There's an old saying that a rolling stone gathers no moss.
Apparently Miami Dolphins general manager Jeff Ireland despises moss, because the Dolphins hit the ground running at the beginning of free agency and haven't slowed down since.
The first shot that the Dolphins fired in free agency was their biggest of the day, as early in free agency the Dolphins agreed to terms on a blockbuster five-year, $65 million contract with wide receiver Mike Wallace.
Beat writer Omar Kelly of the South Florida Sun-Sentinel was one of the first to relay terms of the contract.
Once the deal was done, it was time for the "experts" to chime in with their opinions of the Dolphins' acquisition of a player they hope will pair with quarterback Ryan Tannehill to form a potent pitch-and-catch duo for years to come.
The opinions were mixed, both overall and individually.
Mike Freeman of CBS Sports wrote that Wallace's signing was a "good move" for the Dolphins, but "just barely."
In the age of the salary cap, paying a one-dimensional wide receiver $30 million guaranteed is borderline insane.
The Dolphins needed offensive weapons, and Wallace is a good one. The problem is he runs in a straight line. You'd like your weapons that you pay $30 million guaranteed to cross the middle, run screens, and be over 6 feet tall.
Mike Greenberg of ESPN's "Mike and Mike in the Morning" shared that sentiment.
However, not all pundits shared that rather pessimistic view of the Wallace signing.
As ESPN's James Walker points out, the Dolphins badly needed a player with a penchant for scoring touchdowns, something that Wallace did with regularity while he was in Pittsburgh.
According to ESPN Stats & Information, Miami's receivers were last in the NFL with just three touchdown receptions in 2012. Wallace has 32 career touchdowns, including eight last season with the Steelers. Wallace not only has speed, but he’s a playmaker with a nose for the end zone.
Walker called Wallace's signing a "tremendous" move by the Dolphins, but back in the glass half-empty camp, ESPN's Skip Bayless was busy raining on Miami's parade.
At this point I would be remiss if I didn't point out that, generally speaking, if Skip Bayless hates something it's probably a good idea.
Sports Illustrated's Peter King agreed with Bayless (although any rational person would deny ever doing such a thing) that the Dolphins overpaid Wallace, but King also made a very salient point about why the Dolphins may have done so.
I like the deal. Here's how you justify this: The Miami Dolphins needed a deep-threat receiver. There was only one in the market. They didn't have much competition, but make no mistake, if the Dolphins didn't very slightly trump the going market for receivers, $11-million to $12-million a year, Wallace would have been tempted to stay on the market while trying to force a receiver-desperate team like Minnesota to get involved
King is absolutely spot-on here. Did the Dolphins overpay for Mike Wallace? Probably.

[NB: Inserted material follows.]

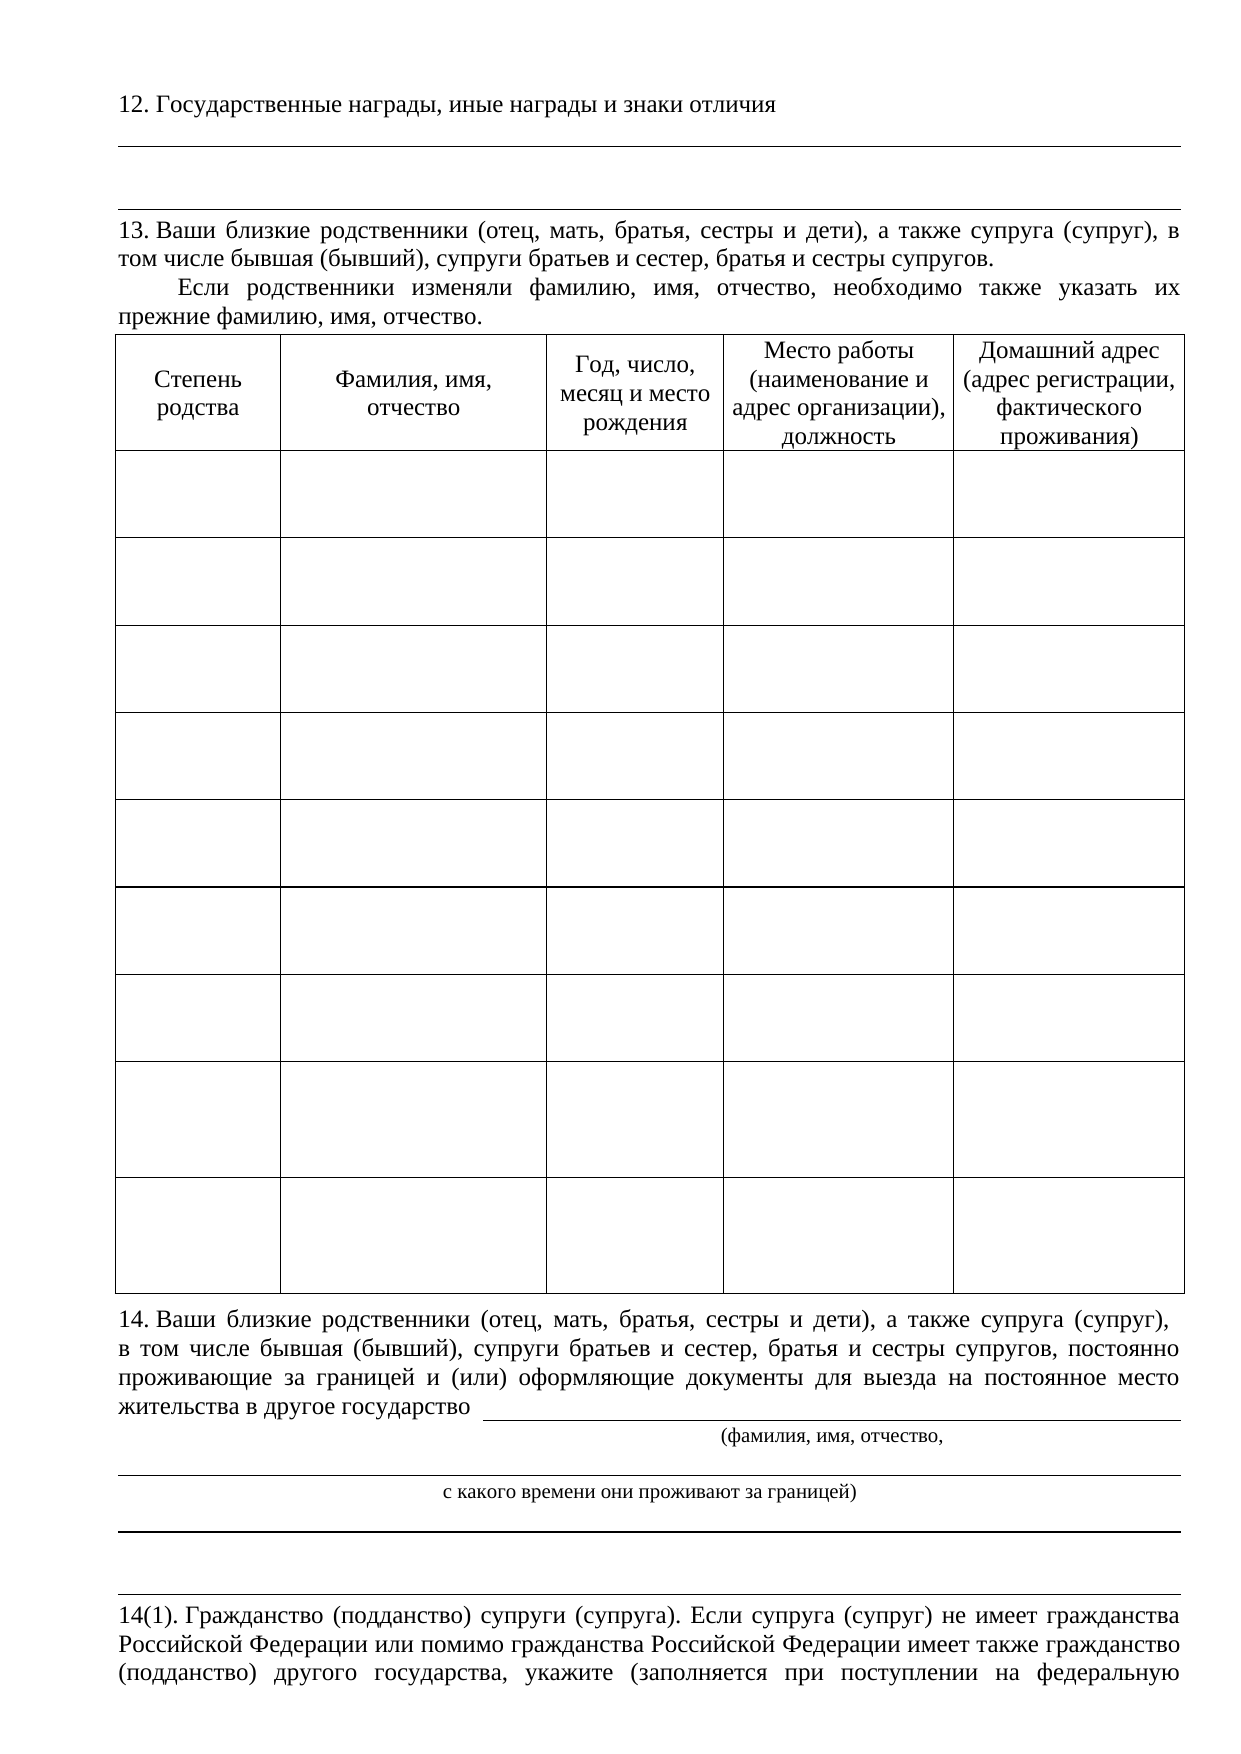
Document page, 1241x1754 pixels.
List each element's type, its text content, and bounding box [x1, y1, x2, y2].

They didn't have a whole lot of choice. The Dolphins badly needed a vertical threat in the offense, Mike Wallace was easily the best option available in free agency in that regard, and if he left South Florida without a deal there was a very real chance he wasn't coming back.
The rational view that the Dolphins overpaid out of necessity, was echoed by Bleacher Report's own AFC East Lead Writer Erik Frenz.
The Dolphins desperately needed someone to stretch the field, and they have all the money in the world to throw around to make that happen. They went out and picked up the best deep threat on the open market, and of course, they'll be paying out the nose to get him in the fold.
Sure it's a risk, but as the Dolphins demonstrated very clearly Tuesday they're feeling froggy.
It's time to leap.
Whether you're a former teammate wishing Wallace well.
Or an ESPN writer taking potshots.
While opinions on the wisdom of signing Mike Wallace are all over the place, two things are indisputable.
One, Mike Wallace is headed to South Beach and he's going to get paid.
Two, when it comes to free agency this year, Jeff Ireland and the Dolphins aren't playing around.